- _EXERCISE BRIEF_
Print all of the data below exactly as it appears, leaving out every image.

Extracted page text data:
____
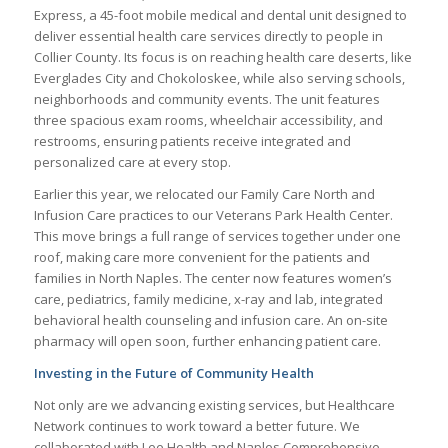
Express, a 45-foot mobile medical and dental unit designed to
deliver essential health care services directly to people in
Collier County. Its focus is on reaching health care deserts, like
Everglades City and Chokoloskee, while also serving schools,
neighborhoods and community events. The unit features
three spacious exam rooms, wheelchair accessibility, and
restrooms, ensuring patients receive integrated and
personalized care at every stop.
Earlier this year, we relocated our Family Care North and
Infusion Care practices to our Veterans Park Health Center.
This move brings a full range of services together under one
roof, making care more convenient for the patients and
families in North Naples. The center now features women’s
care, pediatrics, family medicine, x-ray and lab, integrated
behavioral health counseling and infusion care. An on-site
pharmacy will open soon, further enhancing patient care.
Investing in the Future of Community Health
Not only are we advancing existing services, but Healthcare
Network continues to work toward a better future. We
collaborated with Lee Health and Naples Comprehensive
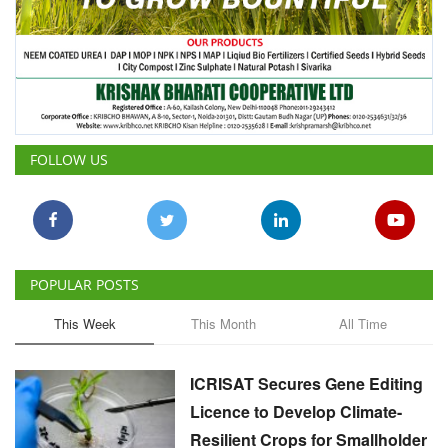
FOLLOW US
POPULAR POSTS
This Week
This Month
All Time
ICRISAT Secures Gene Editing
Licence to Develop Climate-
Resilient Crops for Smallholder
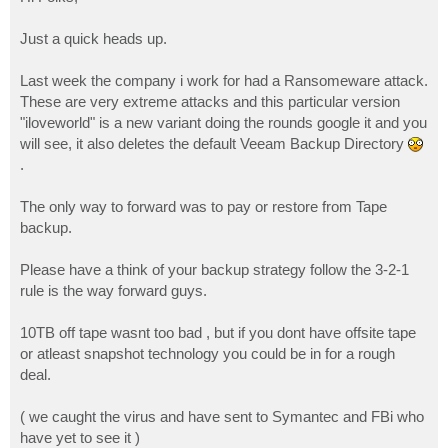
t
Just a quick heads up.
Last week the company i work for had a Ransomeware attack.
These are very extreme attacks and this particular version
"iloveworld" is a new variant doing the rounds google it and you
will see, it also deletes the default Veeam Backup Directory
.
The only way to forward was to pay or restore from Tape
backup.
Please have a think of your backup strategy follow the 3-2-1
rule is the way forward guys.
10TB off tape wasnt too bad , but if you dont have offsite tape
or atleast snapshot technology you could be in for a rough
deal.
( we caught the virus and have sent to Symantec and FBi who
have yet to see it )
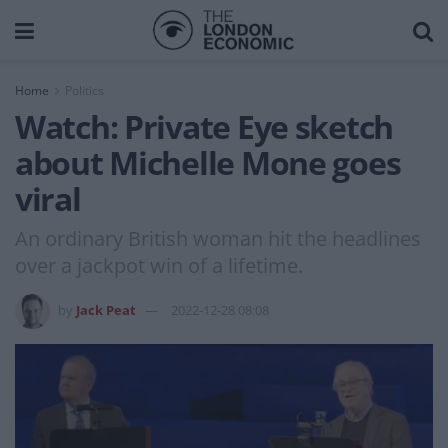
Home
Politics
Watch: Private Eye sketch
about Michelle Mone goes
viral
An ordinary British woman hit the headlines
over a jackpot win of a lifetime.
by
Jack Peat
2022-12-28 08:08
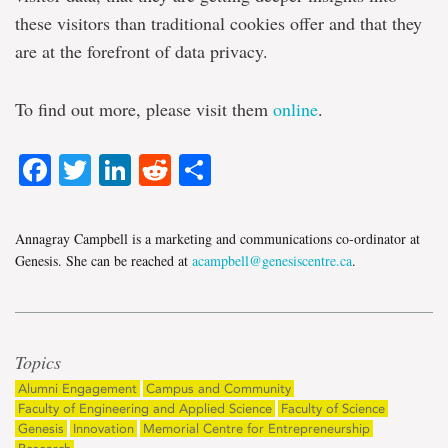
these visitors than traditional cookies offer and that they
are at the forefront of data privacy.
To find out more, please visit them
online
.
Facebook
Twitter
LinkedIn
Reddit
Share
Annagray Campbell is a marketing and communications co-ordinator at
Genesis. She can be reached at
acampbell@genesiscentre.ca
.
Topics
Alumni Engagement
Campus and Community
Faculty of Engineering and Applied Science
Faculty of Science
Genesis
Innovation
Memorial Centre for Entrepreneurship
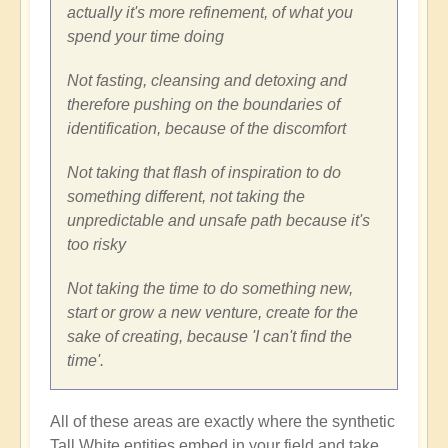
actually it's more refinement, of what you
spend your time doing
Not fasting, cleansing and detoxing and
therefore pushing on the boundaries of
identification, because of the discomfort
Not taking that flash of inspiration to do
something different, not taking the
unpredictable and unsafe path because it's
too risky
Not taking the time to do something new,
start or grow a new venture, create for the
sake of creating, because 'I can't find the
time'.
All of these areas are exactly where the synthetic
Tall White entities embed in your field and take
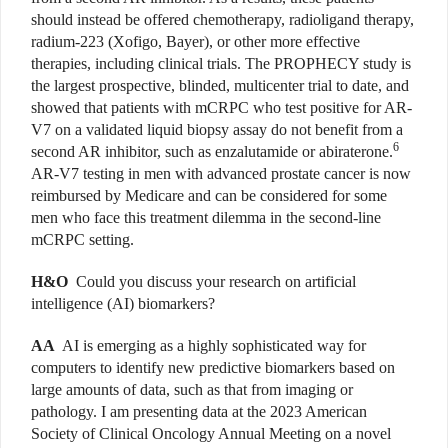
should instead be offered chemotherapy, radioligand therapy,
radium-223 (Xofigo, Bayer), or other more effective
therapies, including clinical trials. The PROPHECY study is
the largest prospective, blinded, multicenter trial to date, and
showed that patients with mCRPC who test positive for AR-
V7 on a validated liquid biopsy assay do not benefit from a
6
second AR inhibitor, such as enzalutamide or abiraterone.
AR-V7 testing in men with advanced prostate cancer is now
reimbursed by Medicare and can be considered for some
men who face this treatment dilemma in the second-line
mCRPC setting.
H&O
Could you discuss your research on artificial
intelligence (AI) biomarkers?
AA
AI is emerging as a highly sophisticated way for
computers to identify new predictive biomarkers based on
large amounts of data, such as that from imaging or
pathology. I am presenting data at the 2023 American
Society of Clinical Oncology Annual Meeting on a novel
____
- _WRITTEN ANSWER_
Express, a 45-foot mobile medical and dental unit designed to
deliver essential health care services directly to people in
Collier County. Its focus is on reaching health care deserts, like
Everglades City and Chokoloskee, while also serving schools,
neighborhoods and community events. The unit features
three spacious exam rooms, wheelchair accessibility, and
restrooms, ensuring patients receive integrated and
personalized care at every stop.
Earlier this year, we relocated our Family Care North and
Infusion Care practices to our Veterans Park Health Center.
This move brings a full range of services together under one
roof, making care more convenient for the patients and
families in North Naples. The center now features women’s
care, pediatrics, family medicine, x-ray and lab, integrated
behavioral health counseling and infusion care. An on-site
pharmacy will open soon, further enhancing patient care.
Investing in the Future of Community Health
Not only are we advancing existing services, but Healthcare
Network continues to work toward a better future. We
collaborated with Lee Health and Naples Comprehensive
FOLLOW US
POPULAR POSTS
This Week
This Month
All Time
ICRISAT Secures Gene Editing
Licence to Develop Climate-
Resilient Crops for Smallholder
t
Just a quick heads up.
Last week the company i work for had a Ransomeware attack.
These are very extreme attacks and this particular version
"iloveworld" is a new variant doing the rounds google it and you
will see, it also deletes the default Veeam Backup Directory
.
The only way to forward was to pay or restore from Tape
backup.
Please have a think of your backup strategy follow the 3-2-1
rule is the way forward guys.
10TB off tape wasnt too bad , but if you dont have offsite tape
or atleast snapshot technology you could be in for a rough
deal.
( we caught the virus and have sent to Symantec and FBi who
have yet to see it )
Home
Politics
Watch: Private Eye sketch
about Michelle Mone goes
viral
An ordinary British woman hit the headlines
over a jackpot win of a lifetime.
by
Jack Peat
2022-12-28 08:08
these visitors than traditional cookies offer and that they
are at the forefront of data privacy.
To find out more, please visit them
online
.
Facebook
Twitter
LinkedIn
Reddit
Share
Annagray Campbell is a marketing and communications co-ordinator at
Genesis. She can be reached at
acampbell@genesiscentre.ca
.
Topics
Alumni Engagement
Campus and Community
Faculty of Engineering and Applied Science
Faculty of Science
Genesis
Innovation
Memorial Centre for Entrepreneurship
actually it's more refinement, of what you
spend your time doing
Not fasting, cleansing and detoxing and
therefore pushing on the boundaries of
identification, because of the discomfort
Not taking that flash of inspiration to do
something different, not taking the
unpredictable and unsafe path because it's
too risky
Not taking the time to do something new,
start or grow a new venture, create for the
sake of creating, because 'I can't find the
time'.
All of these areas are exactly where the synthetic
Tall White entities embed in your field and take
should instead be offered chemotherapy, radioligand therapy,
radium-223 (Xofigo, Bayer), or other more effective
therapies, including clinical trials. The PROPHECY study is
the largest prospective, blinded, multicenter trial to date, and
showed that patients with mCRPC who test positive for AR-
V7 on a validated liquid biopsy assay do not benefit from a
6
second AR inhibitor, such as enzalutamide or abiraterone.
AR-V7 testing in men with advanced prostate cancer is now
reimbursed by Medicare and can be considered for some
men who face this treatment dilemma in the second-line
mCRPC setting.
H&O
Could you discuss your research on artificial
intelligence (AI) biomarkers?
AA
AI is emerging as a highly sophisticated way for
computers to identify new predictive biomarkers based on
large amounts of data, such as that from imaging or
pathology. I am presenting data at the 2023 American
Society of Clinical Oncology Annual Meeting on a novel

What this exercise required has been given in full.